Smark wrote:
What you may be seeing is that your 360 was taking up 90% of the CPU/IO of the Linode Host because no one else was using it. Being as its called "burstable", its frowned upon for an extended period.
I'm not sure there's any reason to avoid using the CPU if you can get it. It's shared equally among all the nodes on the host if there is contention, so if you can get 400%, nobody else wants it. If someone else is burning CPU at the same time, you'll share equally and you won't get to 400%.
To schmingle, for purely CPU bound tasks, an otherwise idle 360 and an idle 2880 probably won't be all that different, since as Smark points out xen shares the CPU equally among all its nodes (well, up to 4 CPUs per node) so an individual node can get a significant amount of CPU if the host is otherwise idle.

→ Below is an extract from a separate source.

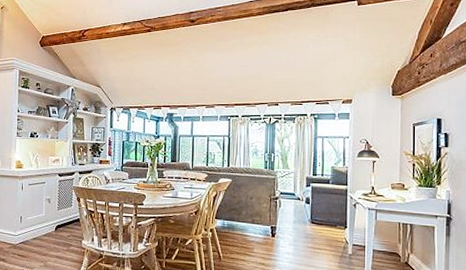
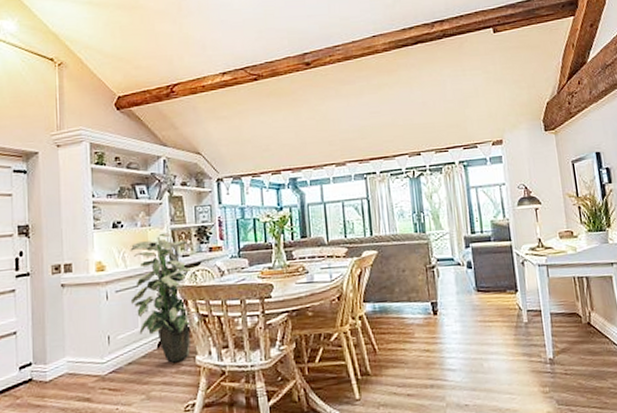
indoor plant: none [38,145,86,243] -> present [130,232,193,363]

What your test won't show is what the average CPU or disk availability is over time. Best case the 360 and 2880 are similar, but worst case is far worse for the 360 than 2880 (given the difference of on average, 40 nodes competing on the host vs. 5). So it's really a question of buying assurance of resource availability.

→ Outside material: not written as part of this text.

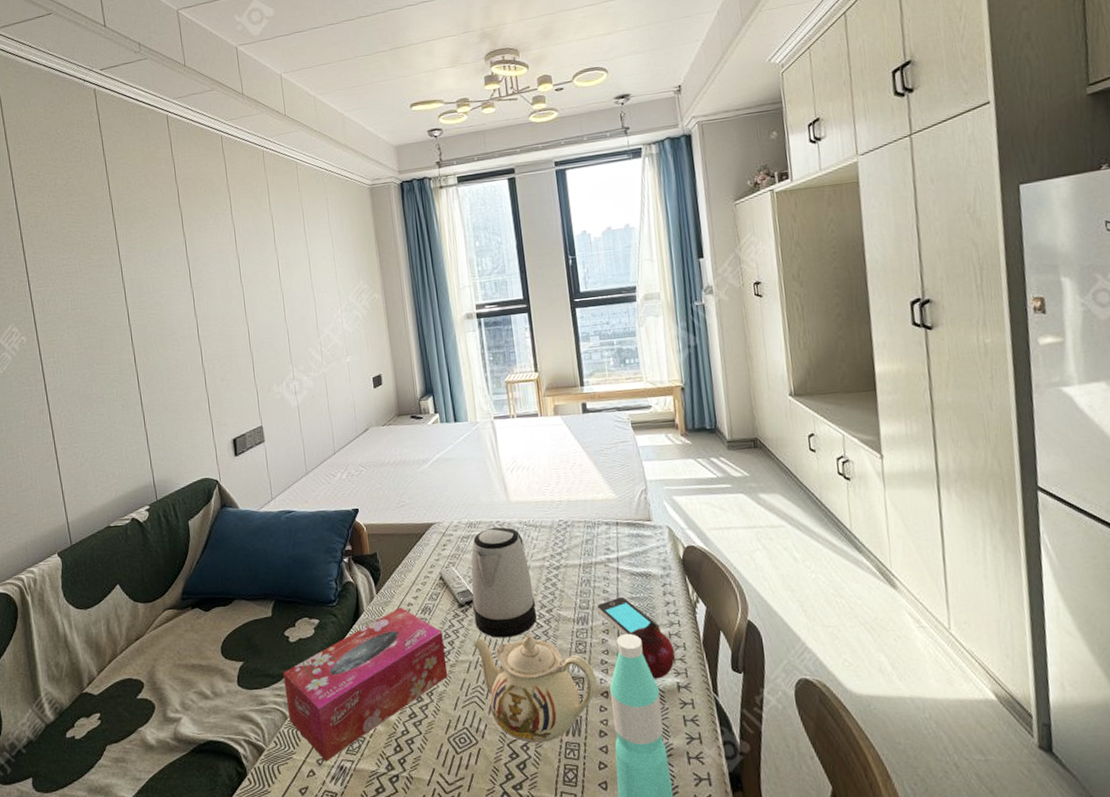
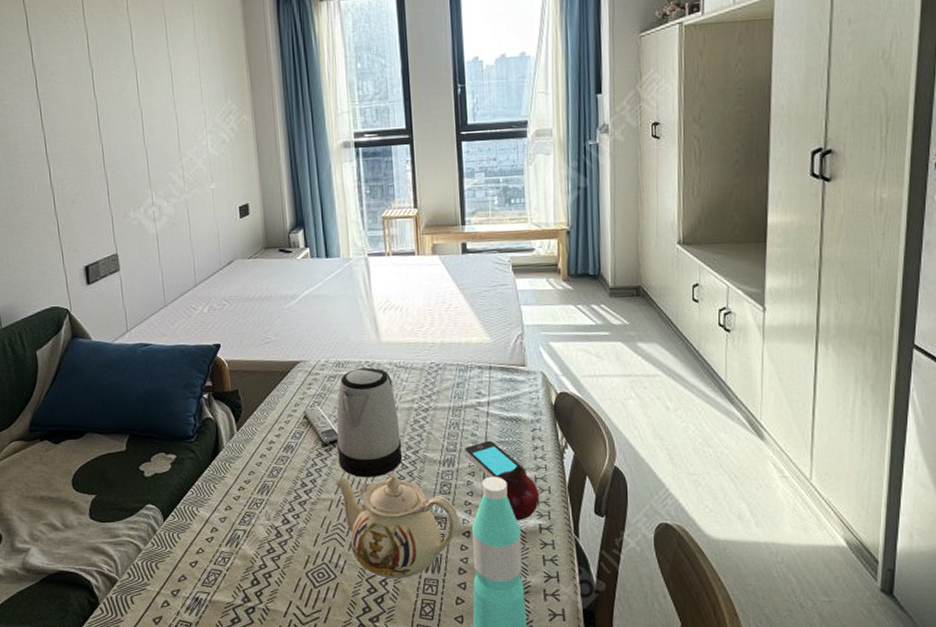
tissue box: present [283,607,448,762] -> none [138,444,309,593]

It's not clear if your test was I/O or CPU bound, but on average you should see less contention for both resources on the 2880 host (again, fewer nodes competing) which especially with disk can be a performance killer with larger database tasks or other disk heavy operations, but the machines themselves are largely the same, so if other nodes aren't competing for the disk at a given point, the raw performance of the 360 is likely similar to the 2880.
And of course, you have a lot more memory to work with (which is the only real guaranteed resource under the xen setup). That in and of itself could be reason enough to get the larger configuration.

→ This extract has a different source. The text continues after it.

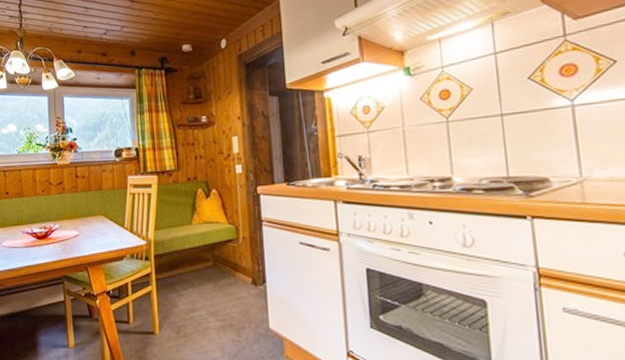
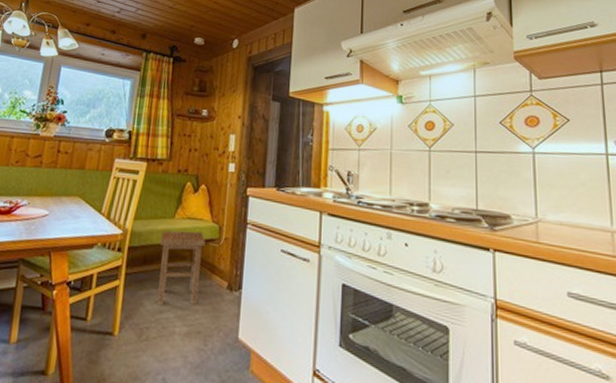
stool: none [181,234,225,305] -> present [157,230,206,306]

In short, it's not going to obviously boost peak performance to have a 2880 vs. a 360, depending on your workload and how you structure your host. That's actually something I find very attractive about Linode, since it lets you stay economical while on average getting more bang for the buck in performance. I'm guessing that it's rare for all the nodes on a given 360 host to be saturated (CPU or disk) simultaneously.
But worst case for a 360 will be much worse than worst case for a 2880, so it's a question of odds of hitting the worse case, and how much it will impact your application should it happen.